Expanded program linking GPs with paediatricians could keep thousands of children out of hospital  

GP In White Coat Meeting Mother And Son For Appointment In clinic listening To Chest

A program that aims to reduce the number of paediatric emergency department referrals and outpatient clinic visits by linking General Practitioners (GPs) with paediatricians could keep thousands of children out of hospital following a wider roll-out.

The Strengthening Care for Children (SC4C) program was designed by Murdoch Children’s Research Institute clinicians in collaboration with The Royal Children’s Hospital (RCH) and North Western Melbourne Primary Health Network and was initially trialled in five Victorian GP clinics.

Researchers found that integrating paediatricians into GP consultations improved children’s care and kept more children out of hospital. It also significantly boosted the confidence of GPs to treat their young patients and increased parents’ confidence in their local doctors.

After the successful pilot study, the program is now being rolled out in 22 GP clinics in Victoria and New South Wales, through North Western Melbourne Primary Health Network and Central and Eastern Sydney Primary Health Network, to test it in a larger population.

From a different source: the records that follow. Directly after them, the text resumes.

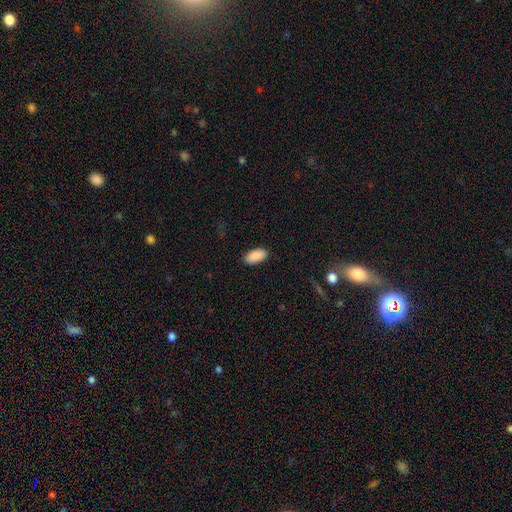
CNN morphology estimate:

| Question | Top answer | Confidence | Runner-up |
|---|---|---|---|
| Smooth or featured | smooth | 91% | star or artifact (6%) |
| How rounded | in between | 94% | cigar-shaped (4%) |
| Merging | none | 88% | minor disturbance (9%) |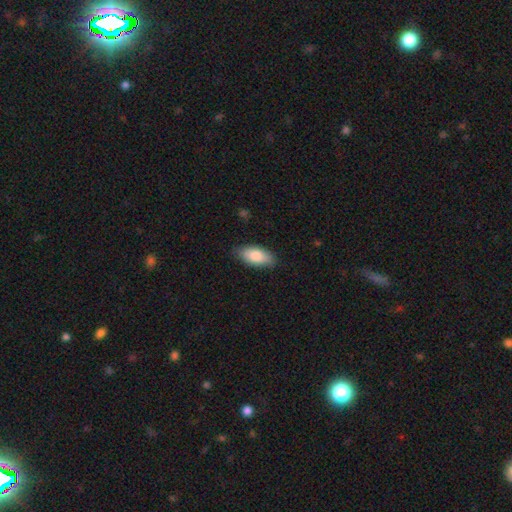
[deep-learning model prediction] Morphology: type=smooth (84%); roundness=in between (90%); merging=none (83%).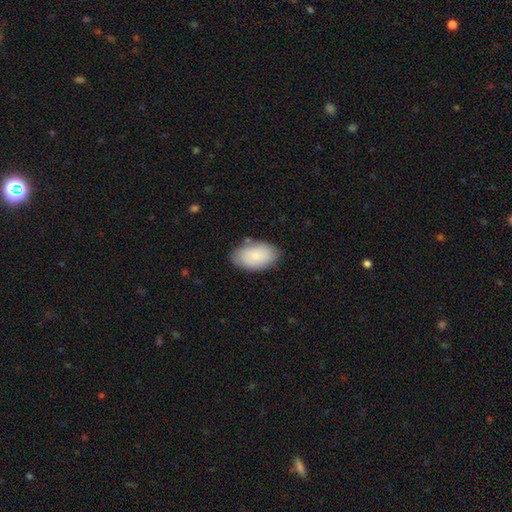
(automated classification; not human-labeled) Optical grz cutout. It shows a smooth galaxy with no disk features (81%) that is in between round and cigar-shaped (94%). Merging: none (79%).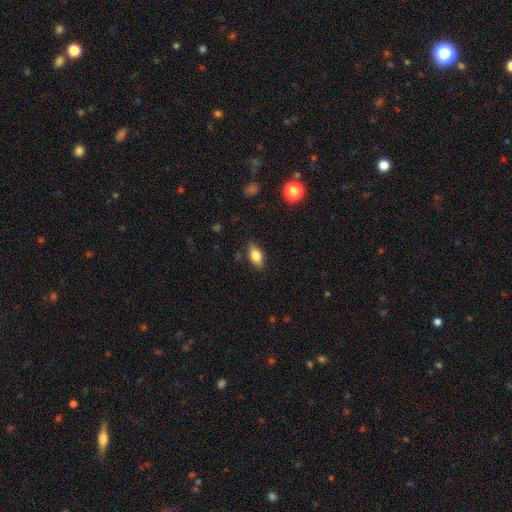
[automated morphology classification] type=smooth (77%); roundness=in between (86%); merging=none (81%).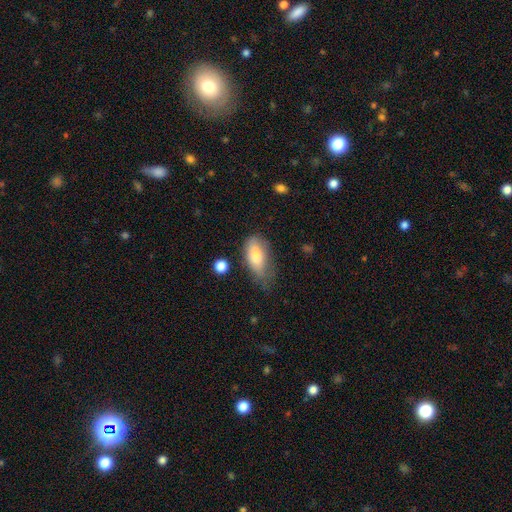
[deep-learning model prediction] Overall: smooth (79%). How rounded: in between (86%). Merging: none (43%; minor disturbance 39%).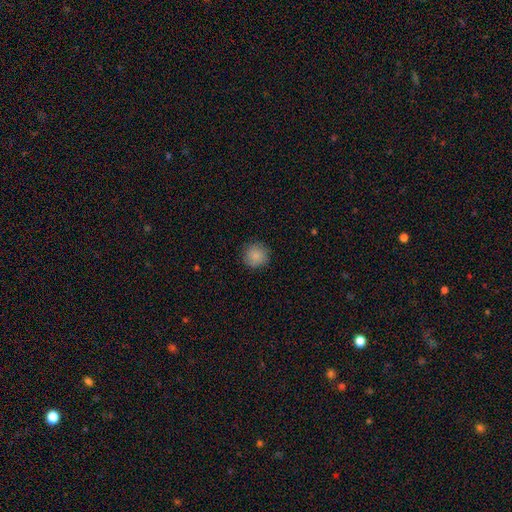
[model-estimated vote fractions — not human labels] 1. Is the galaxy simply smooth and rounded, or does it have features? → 87% smooth, 8% star or artifact, 5% featured or disk.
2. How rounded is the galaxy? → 94% round, 5% in between, 1% cigar-shaped.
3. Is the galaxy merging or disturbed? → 88% none, 9% minor disturbance, 2% major disturbance, 1% merger.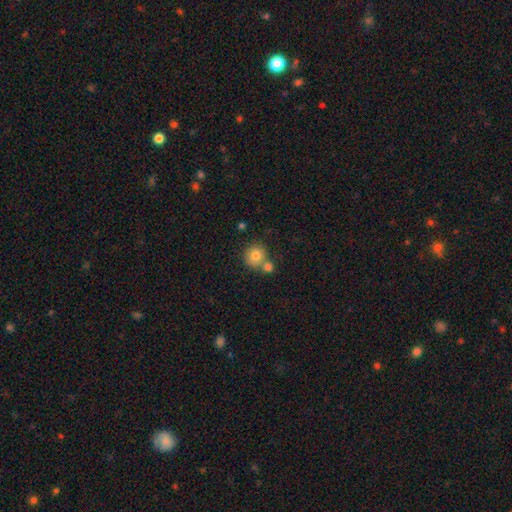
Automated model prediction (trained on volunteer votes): Smooth or featured? smooth (79%)
How rounded? round (88%)
Merging? none (52%)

SC4C will use protocols published in BMJ Open which were developed by a national collaboration of child health experts.

The model involves GPs receiving regular visits from paediatricians (weekly for six months and then fortnightly for another six months), monthly case discussions, and telephone and email support provided in between visits. This allows GPs and families to benefit from paediatricians’ specialised experience and refine treatments in line with lessons learned in hospitals.

Based on the pilot study, researchers predict at least a 4 per cent drop in GP paediatric referrals to emergency departments and hospital outpatient clinics. If SC4C were rolled out across Australia, this would equate to tens of thousands fewer children entering hospital every year.

Murdoch Children’s Professor Harriet Hiscock said, “In the last 20 years, Australia’s population of children under 18 has grown rapidly, yet young patients represent a decreasing proportion of GP appointments. Despite this, they make up the largest share of low urgency emergency department presentations, easily outnumbering adults of all ages.”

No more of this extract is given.